> _THE PROBLEM_:
Using the records below, write out the line with "Escape Room" and each line after it through the final one, exactly, and only those.

> _LISTED RECORDS_:
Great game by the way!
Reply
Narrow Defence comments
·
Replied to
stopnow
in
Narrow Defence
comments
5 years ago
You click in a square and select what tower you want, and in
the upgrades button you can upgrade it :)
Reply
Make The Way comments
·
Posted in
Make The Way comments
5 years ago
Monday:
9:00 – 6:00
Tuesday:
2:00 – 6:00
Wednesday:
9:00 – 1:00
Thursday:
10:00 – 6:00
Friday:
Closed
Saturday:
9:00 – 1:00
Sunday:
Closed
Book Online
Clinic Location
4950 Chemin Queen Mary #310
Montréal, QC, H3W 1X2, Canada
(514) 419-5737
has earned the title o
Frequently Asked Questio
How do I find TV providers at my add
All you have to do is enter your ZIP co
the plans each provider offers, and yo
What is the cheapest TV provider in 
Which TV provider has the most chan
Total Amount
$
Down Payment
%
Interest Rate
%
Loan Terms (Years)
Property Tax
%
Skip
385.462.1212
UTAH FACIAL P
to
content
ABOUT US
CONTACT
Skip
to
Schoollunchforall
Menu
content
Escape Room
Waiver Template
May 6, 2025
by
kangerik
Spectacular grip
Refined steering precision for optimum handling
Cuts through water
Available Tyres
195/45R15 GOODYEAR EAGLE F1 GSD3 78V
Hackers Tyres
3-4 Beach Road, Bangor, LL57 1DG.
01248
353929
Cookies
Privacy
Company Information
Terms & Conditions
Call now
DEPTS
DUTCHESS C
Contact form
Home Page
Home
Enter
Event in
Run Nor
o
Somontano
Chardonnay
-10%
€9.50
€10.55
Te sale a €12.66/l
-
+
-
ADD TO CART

> _EXERCISE SOLUTION_:
Escape Room
Waiver Template
May 6, 2025
by
kangerik
Spectacular grip
Refined steering precision for optimum handling
Cuts through water
Available Tyres
195/45R15 GOODYEAR EAGLE F1 GSD3 78V
Hackers Tyres
3-4 Beach Road, Bangor, LL57 1DG.
01248
353929
Cookies
Privacy
Company Information
Terms & Conditions
Call now
DEPTS
DUTCHESS C
Contact form
Home Page
Home
Enter
Event in
Run Nor
o
Somontano
Chardonnay
-10%
€9.50
€10.55
Te sale a €12.66/l
-
+
-
ADD TO CART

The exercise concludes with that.